→ **Directions**
Please rewrite the items from the line containing "半年という制作期間はかなり苦しかったそうだが、常に最新の" through the last line, both included, replacing "プロトタイプ" with "試作品" and keeping everything else unchanged. Return only those lines.

[Items from a dataset]

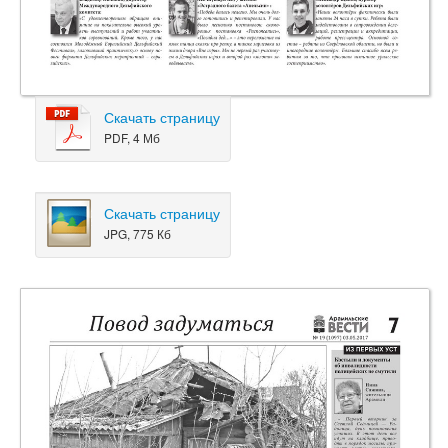
Скачать страницу
PDF, 4 Мб
Скачать страницу
JPG, 775 Кб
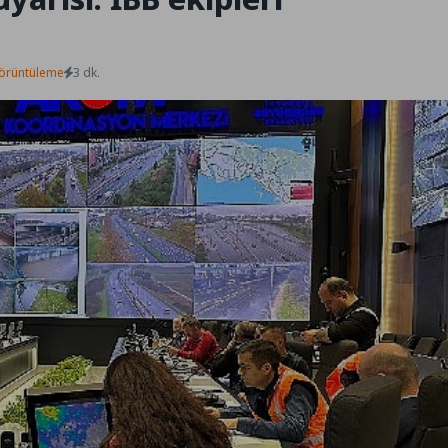
örüntüleme
3 dk.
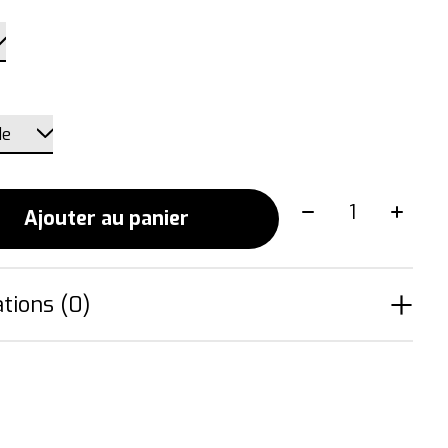
Quantité:
Ajouter au panier
tions (0)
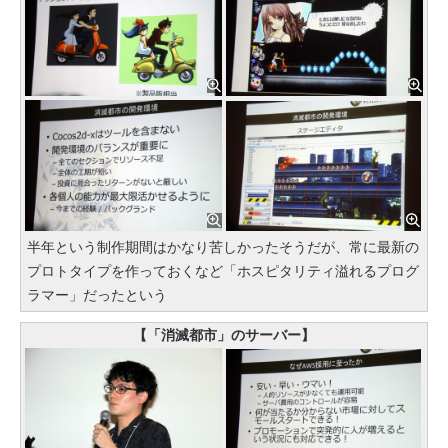
半年という制作期間はかなり苦しかったそうだが、常に最新の
プロトタイプを作っておくなど「ホスピタリティ溢れるプログ
ラマー」だったという
【「消滅都市」のサーバー】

→ **Solution to this exercise**
半年という制作期間はかなり苦しかったそうだが、常に最新の
試作品を作っておくなど「ホスピタリティ溢れるプログ
ラマー」だったという
【「消滅都市」のサーバー】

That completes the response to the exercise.